Tattoo studio makes its mark on the Belper high street

Monki Do custom tattoo studio owner, Andy Bowler, hard at work on a client's arm.
Monki Do custom tattoo studio owner, Andy Bowler, hard at work on a client's arm.

A Belper tattoo business is thriving due to what its owner says is the huge increase in the popularity and acceptance of body art.

As a result, the Monki Do custom tattoo studio on the Market Place, and its sister shop, Monki 2, are currently experiencing high demand, with some of their artists having year-long waiting lists.

Some recent work by one of Monki Do's resident artists, Mark Gibson.

Some recent work by one of Monki Do's resident artists, Mark Gibson.

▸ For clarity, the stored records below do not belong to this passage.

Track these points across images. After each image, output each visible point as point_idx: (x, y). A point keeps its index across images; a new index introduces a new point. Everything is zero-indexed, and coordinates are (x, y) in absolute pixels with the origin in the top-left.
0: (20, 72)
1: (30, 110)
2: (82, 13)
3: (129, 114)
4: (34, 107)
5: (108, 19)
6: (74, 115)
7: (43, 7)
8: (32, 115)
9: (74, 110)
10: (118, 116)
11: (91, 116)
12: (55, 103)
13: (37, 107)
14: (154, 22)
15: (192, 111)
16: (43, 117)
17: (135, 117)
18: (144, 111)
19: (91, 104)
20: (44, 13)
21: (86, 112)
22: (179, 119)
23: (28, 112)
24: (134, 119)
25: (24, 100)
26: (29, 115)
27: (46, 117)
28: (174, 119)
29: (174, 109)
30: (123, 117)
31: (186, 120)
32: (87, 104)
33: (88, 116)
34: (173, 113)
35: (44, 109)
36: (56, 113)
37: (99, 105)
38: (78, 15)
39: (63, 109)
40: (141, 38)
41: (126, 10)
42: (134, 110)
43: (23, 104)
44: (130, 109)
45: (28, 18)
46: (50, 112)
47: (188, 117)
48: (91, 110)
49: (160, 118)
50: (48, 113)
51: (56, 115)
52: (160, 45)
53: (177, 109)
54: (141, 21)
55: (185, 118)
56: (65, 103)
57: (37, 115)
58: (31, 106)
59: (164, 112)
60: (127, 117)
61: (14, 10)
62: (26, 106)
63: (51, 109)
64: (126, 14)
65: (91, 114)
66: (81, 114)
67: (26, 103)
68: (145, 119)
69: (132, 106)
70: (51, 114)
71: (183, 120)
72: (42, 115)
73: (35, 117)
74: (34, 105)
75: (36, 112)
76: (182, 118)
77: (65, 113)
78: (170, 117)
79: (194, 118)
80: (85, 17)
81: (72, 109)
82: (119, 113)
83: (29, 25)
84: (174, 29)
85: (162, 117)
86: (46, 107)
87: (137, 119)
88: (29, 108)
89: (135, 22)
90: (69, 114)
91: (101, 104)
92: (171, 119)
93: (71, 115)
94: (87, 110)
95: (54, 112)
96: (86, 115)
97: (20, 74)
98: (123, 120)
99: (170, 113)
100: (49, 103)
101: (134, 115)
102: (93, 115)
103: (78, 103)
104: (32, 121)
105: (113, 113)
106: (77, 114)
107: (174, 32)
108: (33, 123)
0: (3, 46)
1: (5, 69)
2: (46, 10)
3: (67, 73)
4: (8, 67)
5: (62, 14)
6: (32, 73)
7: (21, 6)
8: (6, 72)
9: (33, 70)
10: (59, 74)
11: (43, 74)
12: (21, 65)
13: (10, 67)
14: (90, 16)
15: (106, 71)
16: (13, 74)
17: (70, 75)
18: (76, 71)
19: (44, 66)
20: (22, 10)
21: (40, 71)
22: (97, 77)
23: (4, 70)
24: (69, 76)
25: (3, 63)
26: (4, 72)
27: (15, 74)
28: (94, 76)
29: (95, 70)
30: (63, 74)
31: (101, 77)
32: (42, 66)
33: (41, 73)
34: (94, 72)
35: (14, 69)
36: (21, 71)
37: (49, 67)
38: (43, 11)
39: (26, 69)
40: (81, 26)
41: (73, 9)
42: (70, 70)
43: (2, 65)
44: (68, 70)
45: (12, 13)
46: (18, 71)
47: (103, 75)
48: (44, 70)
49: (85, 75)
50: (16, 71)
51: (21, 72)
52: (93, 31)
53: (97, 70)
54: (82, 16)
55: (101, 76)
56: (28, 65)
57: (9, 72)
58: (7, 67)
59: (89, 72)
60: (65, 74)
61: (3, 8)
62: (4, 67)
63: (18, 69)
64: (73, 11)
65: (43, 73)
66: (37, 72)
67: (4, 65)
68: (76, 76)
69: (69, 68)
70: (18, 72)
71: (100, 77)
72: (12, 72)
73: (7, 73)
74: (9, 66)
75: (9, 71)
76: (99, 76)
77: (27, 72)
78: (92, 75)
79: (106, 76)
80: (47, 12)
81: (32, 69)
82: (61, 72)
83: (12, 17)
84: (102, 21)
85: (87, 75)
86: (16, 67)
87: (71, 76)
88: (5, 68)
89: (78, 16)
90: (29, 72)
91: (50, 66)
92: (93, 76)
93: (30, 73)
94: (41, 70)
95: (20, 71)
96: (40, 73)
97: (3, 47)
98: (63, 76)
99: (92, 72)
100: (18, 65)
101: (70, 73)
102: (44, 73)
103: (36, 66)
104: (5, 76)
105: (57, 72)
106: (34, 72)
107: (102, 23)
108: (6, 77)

Father of two Andy Bowler set up the studio in 1994 and, after a number of moves between shops in different areas of the town, they are currently well established in their Market Place premises.

He said: “The popularity of it since I started as an apprentice in 1999 has increased so much - maybe tenfold - it is just incredible.

“We get people from all walks of life coming in now.

“People understand now that it is an art studio - it’s not rough and you don’t have to be a biker.”

Andy, who lives in Smalley, studied art up to A-Level but decided to begin an apprenticeship as a tattooist rather than continue his studies and says he has ‘never looked back since’.

He completed his apprenticeship at the tiny ‘Amazon’ tattoo studio just a few metres from their current shop and then worked elsewhere for a while before returning to Belper in 2004 to set up Monki Do.

Since moving to the Market Place, Andy has added the Monki 2 shop in The Courtyard opposite the Market Place which caters for clients looking for smaller, less complex tattoos on a walk-in basis.

“We now get people from all over the country,” says Andy.

“One of our other artists, Mark Gibson, currently has an 18-month waiting list and I have a 12-month waiting list.

“The six of us all have very different styles and when we take on someone new I like it when they have a bit of a different approach than the rest of us so we can keep that diversity.

“We recently took on a female artist called Laura Fenwick who does these beautiful feminine designs which complement the rest of us really nicely.”

Andy also says that being part of the Belper Arts Trail has further bolstered the reputation of tattooing as an art form in its own right, adding: “As a result we now have people coming in who have never been to a tattoo studio before and are really impressed with what we do.”

If you are interested in Andy’s work, contact or visit

“It hurts, but it’s not unbearable!”

Andy says the urge to decorate your body is one that has been around for thousands of years.

“I think it is something primal which has always been in human nature - it is one of the oldest art forms,” he explains.

“Nowadays it is more acceptable and people get them done for all sorts of reasons.

“For some it is a right of passage; some do it as a memorial, and of course lots of people have them done when they have children.”

He does admit, however, that he receives some requests that are a little bit out of the ordinary.

“I’ve just had an email from a guy who is a zoologist and he wants a design featuring the insects he studies,” he says.

“And I’m working on a design which includes medieval marginalia for a man who is an expert in the field.

“Ultimately it is a way of expressing your identity - and that for me has to be a good thing.

“And yes, it does hurt - but it isn’t unbearable - more uncomfortable!”